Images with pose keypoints

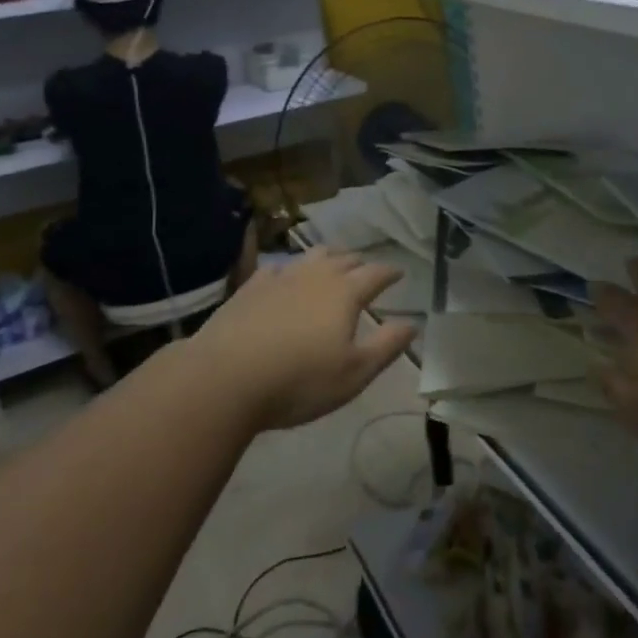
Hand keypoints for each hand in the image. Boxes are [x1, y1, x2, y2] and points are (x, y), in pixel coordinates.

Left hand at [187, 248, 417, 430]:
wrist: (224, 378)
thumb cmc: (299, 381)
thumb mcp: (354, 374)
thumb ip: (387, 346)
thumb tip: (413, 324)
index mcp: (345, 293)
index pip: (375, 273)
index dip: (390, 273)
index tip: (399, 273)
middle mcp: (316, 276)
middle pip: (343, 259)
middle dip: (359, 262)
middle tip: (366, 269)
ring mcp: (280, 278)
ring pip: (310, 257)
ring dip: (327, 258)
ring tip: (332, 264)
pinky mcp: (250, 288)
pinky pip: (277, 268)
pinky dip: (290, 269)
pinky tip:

- Directions
Set all of the records down once more, letter for letter, with the images removed.

- Task response
Hand keypoints for each hand in the image. Boxes are [x1, y1, x2, y2] and points are (x, y), in pixel coordinates.

Left hand at [187, 248, 417, 430]:
wrist: (224, 378)
thumb cmc: (299, 381)
thumb mcp: (354, 374)
thumb ip: (387, 346)
thumb tip: (413, 324)
index mcp: (345, 293)
index pip: (375, 273)
index dip: (390, 273)
index tip: (399, 273)
middle mcp: (316, 276)
middle pip: (343, 259)
middle dip: (359, 262)
middle tip: (366, 269)
ring mcp: (280, 278)
ring pip: (310, 257)
ring dip: (327, 258)
ring tip: (332, 264)
pinky mcp: (250, 288)
pinky pip: (277, 268)
pinky dip: (290, 269)
pinky tip:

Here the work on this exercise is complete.